→ Task input
--- START ---
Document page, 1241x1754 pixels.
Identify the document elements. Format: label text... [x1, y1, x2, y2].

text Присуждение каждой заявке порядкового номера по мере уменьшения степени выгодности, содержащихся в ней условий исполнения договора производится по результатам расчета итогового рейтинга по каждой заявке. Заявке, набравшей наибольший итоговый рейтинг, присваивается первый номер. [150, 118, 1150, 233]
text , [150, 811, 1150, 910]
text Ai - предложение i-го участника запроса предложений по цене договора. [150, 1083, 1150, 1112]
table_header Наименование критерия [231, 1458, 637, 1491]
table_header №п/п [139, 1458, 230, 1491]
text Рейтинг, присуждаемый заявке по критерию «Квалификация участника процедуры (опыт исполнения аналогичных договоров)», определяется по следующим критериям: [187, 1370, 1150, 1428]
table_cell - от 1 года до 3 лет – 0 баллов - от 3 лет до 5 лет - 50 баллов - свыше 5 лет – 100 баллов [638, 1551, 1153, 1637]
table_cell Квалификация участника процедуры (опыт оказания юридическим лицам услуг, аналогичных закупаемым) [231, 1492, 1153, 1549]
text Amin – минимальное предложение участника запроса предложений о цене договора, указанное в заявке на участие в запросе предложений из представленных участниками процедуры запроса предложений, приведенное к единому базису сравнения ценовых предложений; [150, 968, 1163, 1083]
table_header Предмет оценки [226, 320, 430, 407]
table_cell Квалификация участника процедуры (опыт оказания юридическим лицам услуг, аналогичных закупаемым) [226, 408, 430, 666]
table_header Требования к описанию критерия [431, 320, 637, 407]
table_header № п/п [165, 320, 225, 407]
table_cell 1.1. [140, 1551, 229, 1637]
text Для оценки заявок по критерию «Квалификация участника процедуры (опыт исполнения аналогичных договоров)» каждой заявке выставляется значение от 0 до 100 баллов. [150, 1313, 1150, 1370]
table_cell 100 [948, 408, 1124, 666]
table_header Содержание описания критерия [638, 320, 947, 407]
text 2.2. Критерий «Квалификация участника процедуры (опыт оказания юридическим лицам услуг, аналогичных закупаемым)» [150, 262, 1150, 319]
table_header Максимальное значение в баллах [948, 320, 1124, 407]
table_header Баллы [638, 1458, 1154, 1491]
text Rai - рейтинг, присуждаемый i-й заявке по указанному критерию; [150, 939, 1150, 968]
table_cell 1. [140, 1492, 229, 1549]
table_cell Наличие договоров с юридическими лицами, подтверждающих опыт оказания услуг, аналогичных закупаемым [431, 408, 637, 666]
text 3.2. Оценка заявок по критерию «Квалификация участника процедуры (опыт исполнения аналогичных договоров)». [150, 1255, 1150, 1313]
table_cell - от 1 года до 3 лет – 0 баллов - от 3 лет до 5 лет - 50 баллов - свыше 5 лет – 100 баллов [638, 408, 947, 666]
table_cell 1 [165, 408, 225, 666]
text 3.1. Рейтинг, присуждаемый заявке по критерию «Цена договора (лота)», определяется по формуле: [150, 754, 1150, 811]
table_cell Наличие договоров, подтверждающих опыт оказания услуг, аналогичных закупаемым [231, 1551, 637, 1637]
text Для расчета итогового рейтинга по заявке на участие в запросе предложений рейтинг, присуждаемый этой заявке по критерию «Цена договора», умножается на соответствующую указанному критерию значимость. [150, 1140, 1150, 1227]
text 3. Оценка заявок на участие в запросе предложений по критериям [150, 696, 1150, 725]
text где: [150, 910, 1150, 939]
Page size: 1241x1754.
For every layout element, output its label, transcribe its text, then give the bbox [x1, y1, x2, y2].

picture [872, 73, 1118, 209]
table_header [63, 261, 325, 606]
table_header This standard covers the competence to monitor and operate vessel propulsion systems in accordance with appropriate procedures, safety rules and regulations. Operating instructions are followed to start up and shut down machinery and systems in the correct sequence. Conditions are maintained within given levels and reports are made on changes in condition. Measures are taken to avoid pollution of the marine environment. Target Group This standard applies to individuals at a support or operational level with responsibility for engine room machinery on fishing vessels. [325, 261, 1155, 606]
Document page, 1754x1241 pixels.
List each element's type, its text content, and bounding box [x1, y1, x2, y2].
--- END ---
Write out the entire listing so that each line matches the original exactly.

Document page, 1241x1754 pixels.
Identify the document elements. Format: label text... [x1, y1, x2, y2].

text Присуждение каждой заявке порядкового номера по мере уменьшения степени выгодности, содержащихся в ней условий исполнения договора производится по результатам расчета итогового рейтинга по каждой заявке. Заявке, набравшей наибольший итоговый рейтинг, присваивается первый номер. [150, 118, 1150, 233]
text , [150, 811, 1150, 910]
text Ai - предложение i-го участника запроса предложений по цене договора. [150, 1083, 1150, 1112]
table_header Наименование критерия [231, 1458, 637, 1491]
table_header №п/п [139, 1458, 230, 1491]
text Рейтинг, присуждаемый заявке по критерию «Квалификация участника процедуры (опыт исполнения аналогичных договоров)», определяется по следующим критериям: [187, 1370, 1150, 1428]
table_cell - от 1 года до 3 лет – 0 баллов - от 3 лет до 5 лет - 50 баллов - свыше 5 лет – 100 баллов [638, 1551, 1153, 1637]
table_cell Квалификация участника процедуры (опыт оказания юридическим лицам услуг, аналогичных закупаемым) [231, 1492, 1153, 1549]
text Amin – минимальное предложение участника запроса предложений о цене договора, указанное в заявке на участие в запросе предложений из представленных участниками процедуры запроса предложений, приведенное к единому базису сравнения ценовых предложений; [150, 968, 1163, 1083]
table_header Предмет оценки [226, 320, 430, 407]
table_cell Квалификация участника процедуры (опыт оказания юридическим лицам услуг, аналогичных закупаемым) [226, 408, 430, 666]
table_header Требования к описанию критерия [431, 320, 637, 407]
table_header № п/п [165, 320, 225, 407]
table_cell 1.1. [140, 1551, 229, 1637]
text Для оценки заявок по критерию «Квалификация участника процедуры (опыт исполнения аналогичных договоров)» каждой заявке выставляется значение от 0 до 100 баллов. [150, 1313, 1150, 1370]
table_cell 100 [948, 408, 1124, 666]
table_header Содержание описания критерия [638, 320, 947, 407]
text 2.2. Критерий «Квалификация участника процедуры (опыт оказания юридическим лицам услуг, аналогичных закупаемым)» [150, 262, 1150, 319]
table_header Максимальное значение в баллах [948, 320, 1124, 407]
table_header Баллы [638, 1458, 1154, 1491]
text Rai - рейтинг, присуждаемый i-й заявке по указанному критерию; [150, 939, 1150, 968]
table_cell 1. [140, 1492, 229, 1549]
table_cell Наличие договоров с юридическими лицами, подтверждающих опыт оказания услуг, аналогичных закупаемым [431, 408, 637, 666]
text 3.2. Оценка заявок по критерию «Квалификация участника процедуры (опыт исполнения аналогичных договоров)». [150, 1255, 1150, 1313]
table_cell - от 1 года до 3 лет – 0 баллов - от 3 лет до 5 лет - 50 баллов - свыше 5 лет – 100 баллов [638, 408, 947, 666]
table_cell 1 [165, 408, 225, 666]
text 3.1. Рейтинг, присуждаемый заявке по критерию «Цена договора (лота)», определяется по формуле: [150, 754, 1150, 811]
table_cell Наличие договоров, подтверждающих опыт оказания услуг, аналогичных закупаемым [231, 1551, 637, 1637]
text Для расчета итогового рейтинга по заявке на участие в запросе предложений рейтинг, присуждаемый этой заявке по критерию «Цена договора», умножается на соответствующую указанному критерию значимость. [150, 1140, 1150, 1227]
text 3. Оценка заявок на участие в запросе предложений по критериям [150, 696, 1150, 725]
text где: [150, 910, 1150, 939]
Page size: 1241x1754.
For every layout element, output its label, transcribe its text, then give the bbox [x1, y1, x2, y2].

picture [872, 73, 1118, 209]
table_header [63, 261, 325, 606]
table_header This standard covers the competence to monitor and operate vessel propulsion systems in accordance with appropriate procedures, safety rules and regulations. Operating instructions are followed to start up and shut down machinery and systems in the correct sequence. Conditions are maintained within given levels and reports are made on changes in condition. Measures are taken to avoid pollution of the marine environment. Target Group This standard applies to individuals at a support or operational level with responsibility for engine room machinery on fishing vessels. [325, 261, 1155, 606]
Document page, 1754x1241 pixels.
List each element's type, its text content, and bounding box [x1, y1, x2, y2].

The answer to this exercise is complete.